Either I wasn’t staying up late enough, or the bands just weren’t in good enough shape for me to pull DX out of the noise with just my dodgy ears. With time running out for this week, I decided that I would ditch the romantic image of a radio operator huddled over their gear late at night, and instead go for an approach similar to week 2. All I needed was to receive another continent at some point on 80 or 160m, and in the spirit of the beacon “listening” challenge it didn’t really matter if that was with my ears, or even if I was sat at the station at the time. It was time to break out the big guns, and one of my oldest loves on the HF bands: WSPR.
WSPR was the first “digimode” I ever tried, before even the ubiquitous FT8. I was fascinated by the use of narrow bandwidths, extremely slow symbol rates, and digital signal processing to pull out signals many decibels below the noise floor. Even more so when I did my first meagre 5W transmission and was immediately received in Australia.
So on Saturday night I left WSPR running, and… still no DX?!
Sunday night rolled around and I repeated the test… but received no DX again.
In a last ditch effort, recalling the Ham Challenge instructions, “You can use a WebSDR!”, that’s what I resorted to in the end. Around 0630z Monday morning, I “borrowed” a nearby KiwiSDR belonging to G8JNJ (thank you!) and finally received W1TKO @ -25dB, W3USR @ -25dB and NI5F @ -18dB.
I’m calling this challenge a success on a technicality, but it’s not one I feel good about. Still, it’s the first time I have tried “operating” on either of the lower bands, so it’s been a learning experience for sure.
Week 4 (20-26 Jan): Research the history of your callsign
This is one of the easier challenges, and unfortunately my callsign has no obvious history.
MØ calls have been issued to Full (and the older Class A) licencees since 1996, giving only a 20-year period over which the call could previously have been issued.

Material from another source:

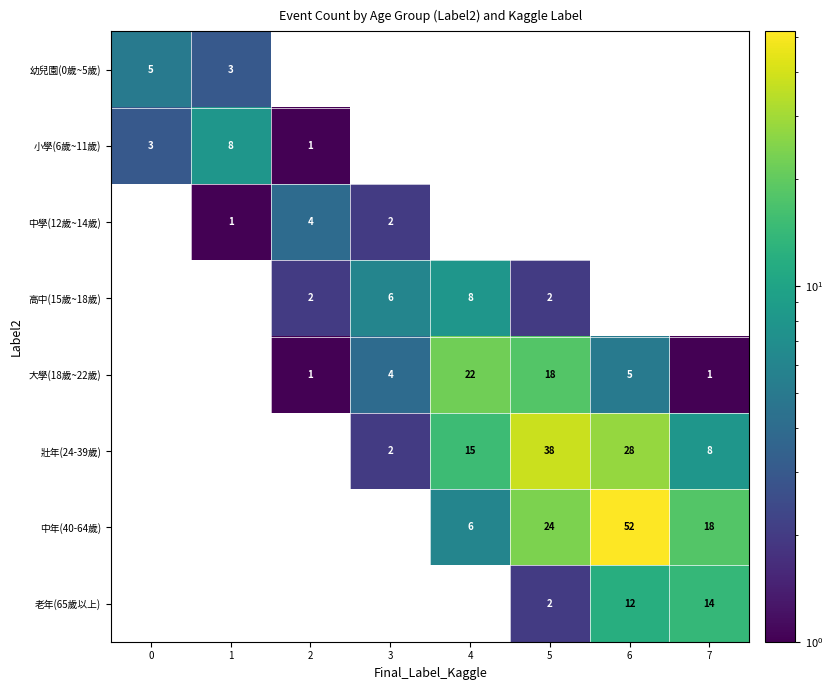

The value of 老年(65歲以上) at 7 is 14. True or false?

True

I do wonder if the call had a previous owner before me, because MØTRT was “suspiciously” available. When picking my new callsign, I took a list of assigned ones published by Ofcom, and subtracted them from the list of all possibilities to produce a list of what was available. This showed that the vast majority of calls were taken until those whose three letters started with X, so the block was almost fully assigned, and new “automatic” assignments would be of the form MØX??. But MØTRT was an outlier, still available even though automatic assignments would have passed it several years ago. It sounded good out loud and in Morse code, so I grabbed it.
But that’s my only clue that MØTRT may have had a previous owner. Perhaps their licence expired or they applied for a new vanity callsign in the mean time, freeing up their old call. A web search for MØTRT only provides results related to me, so if a previous holder of the call was active, they don’t appear to have made an impact online.
Ofcom have previously said in response to Freedom of Information requests that they don’t keep historical data for the list of assigned callsigns, only the latest, and information about recent previous holders would presumably be covered by GDPR anyway. With any previous holder being recent enough that I won’t find them in historic callbooks, I don’t believe there’s much more I can do to find out if there was a previous MØTRT out there somewhere.
The last part of the Ham Challenge prompt for this week was “In how far does your callsign indicate your geographical location?”. A UK M or G callsign without a regional locator as the next letter would previously have indicated England. However, as of last year the rules about regional locators were changed to make them optional, so while most hams from other countries in the UK still use them, in theory MØTRT could now be anywhere in the UK.
That’s it for this round-up, see you at the end of February for weeks 5 to 8!